Task instructions:
Check each line of the records for "assign"; collect those that have it.

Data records
---*---

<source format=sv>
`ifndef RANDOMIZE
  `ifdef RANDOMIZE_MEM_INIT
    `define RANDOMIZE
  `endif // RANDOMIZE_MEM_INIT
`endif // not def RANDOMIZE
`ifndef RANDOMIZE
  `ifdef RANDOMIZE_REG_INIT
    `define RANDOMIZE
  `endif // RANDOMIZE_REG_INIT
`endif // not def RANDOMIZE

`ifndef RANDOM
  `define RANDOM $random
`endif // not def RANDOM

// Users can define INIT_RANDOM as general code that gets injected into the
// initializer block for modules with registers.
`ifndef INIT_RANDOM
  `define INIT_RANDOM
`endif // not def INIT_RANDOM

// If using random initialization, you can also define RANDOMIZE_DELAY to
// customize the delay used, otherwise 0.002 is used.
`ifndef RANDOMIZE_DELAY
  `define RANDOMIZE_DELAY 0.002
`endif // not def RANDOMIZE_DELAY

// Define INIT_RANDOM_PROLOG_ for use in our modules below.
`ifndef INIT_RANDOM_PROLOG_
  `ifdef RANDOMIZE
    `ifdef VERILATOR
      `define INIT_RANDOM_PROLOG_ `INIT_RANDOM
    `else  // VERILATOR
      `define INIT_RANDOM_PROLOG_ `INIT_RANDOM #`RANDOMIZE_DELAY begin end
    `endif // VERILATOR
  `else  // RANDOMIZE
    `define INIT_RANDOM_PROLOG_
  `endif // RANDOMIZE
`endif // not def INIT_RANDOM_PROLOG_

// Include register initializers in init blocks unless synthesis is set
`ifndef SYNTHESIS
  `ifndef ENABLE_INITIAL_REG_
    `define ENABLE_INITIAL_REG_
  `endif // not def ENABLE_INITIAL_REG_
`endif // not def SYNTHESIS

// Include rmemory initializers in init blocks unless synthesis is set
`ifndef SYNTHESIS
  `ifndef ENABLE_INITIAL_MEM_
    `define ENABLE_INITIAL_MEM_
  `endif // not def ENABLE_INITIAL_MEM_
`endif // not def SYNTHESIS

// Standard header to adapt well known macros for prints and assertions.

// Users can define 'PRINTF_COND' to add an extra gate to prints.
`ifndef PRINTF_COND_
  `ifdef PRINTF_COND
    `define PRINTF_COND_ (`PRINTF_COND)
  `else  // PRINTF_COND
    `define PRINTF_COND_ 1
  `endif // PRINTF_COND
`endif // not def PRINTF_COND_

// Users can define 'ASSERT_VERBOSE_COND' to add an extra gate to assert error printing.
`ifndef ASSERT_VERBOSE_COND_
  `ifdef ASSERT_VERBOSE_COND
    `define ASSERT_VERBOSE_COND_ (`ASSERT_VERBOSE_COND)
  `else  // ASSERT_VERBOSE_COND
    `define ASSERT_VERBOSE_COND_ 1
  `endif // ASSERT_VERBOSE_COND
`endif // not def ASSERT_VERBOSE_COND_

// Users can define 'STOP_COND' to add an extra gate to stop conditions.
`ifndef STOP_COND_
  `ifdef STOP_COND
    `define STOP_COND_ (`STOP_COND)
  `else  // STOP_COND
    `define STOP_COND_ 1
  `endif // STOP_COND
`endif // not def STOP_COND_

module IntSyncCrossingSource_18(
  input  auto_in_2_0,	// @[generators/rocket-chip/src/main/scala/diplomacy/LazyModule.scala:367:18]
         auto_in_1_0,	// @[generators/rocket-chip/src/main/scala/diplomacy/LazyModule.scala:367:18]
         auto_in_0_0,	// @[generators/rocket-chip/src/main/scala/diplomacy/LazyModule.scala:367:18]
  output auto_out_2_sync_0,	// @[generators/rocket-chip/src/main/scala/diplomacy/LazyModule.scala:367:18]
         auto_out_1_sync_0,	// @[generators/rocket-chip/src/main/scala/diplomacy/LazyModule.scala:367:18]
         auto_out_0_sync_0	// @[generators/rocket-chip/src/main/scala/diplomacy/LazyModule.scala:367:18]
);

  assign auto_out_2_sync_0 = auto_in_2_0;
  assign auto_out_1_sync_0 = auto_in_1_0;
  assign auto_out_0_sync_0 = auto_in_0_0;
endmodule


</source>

---*---

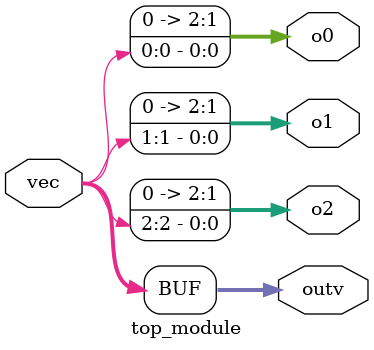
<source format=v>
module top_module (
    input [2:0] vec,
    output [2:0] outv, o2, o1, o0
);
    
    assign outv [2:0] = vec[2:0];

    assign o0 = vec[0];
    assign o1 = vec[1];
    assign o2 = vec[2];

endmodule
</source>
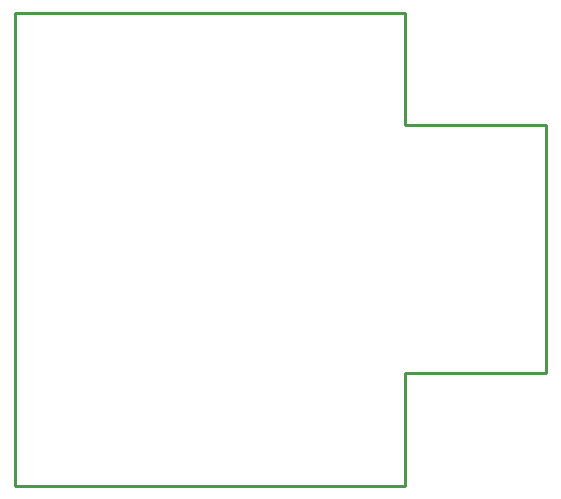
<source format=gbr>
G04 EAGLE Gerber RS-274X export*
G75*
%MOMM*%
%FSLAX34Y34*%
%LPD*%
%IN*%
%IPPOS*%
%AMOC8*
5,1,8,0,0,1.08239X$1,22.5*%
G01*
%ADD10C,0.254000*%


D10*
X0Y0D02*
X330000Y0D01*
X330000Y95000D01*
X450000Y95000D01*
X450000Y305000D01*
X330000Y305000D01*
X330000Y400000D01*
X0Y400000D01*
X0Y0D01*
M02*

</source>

---*---

Solution to the problem:
  assign auto_out_2_sync_0 = auto_in_2_0;
  assign auto_out_1_sync_0 = auto_in_1_0;
  assign auto_out_0_sync_0 = auto_in_0_0;
    assign outv [2:0] = vec[2:0];
    assign o0 = vec[0];
    assign o1 = vec[1];
    assign o2 = vec[2];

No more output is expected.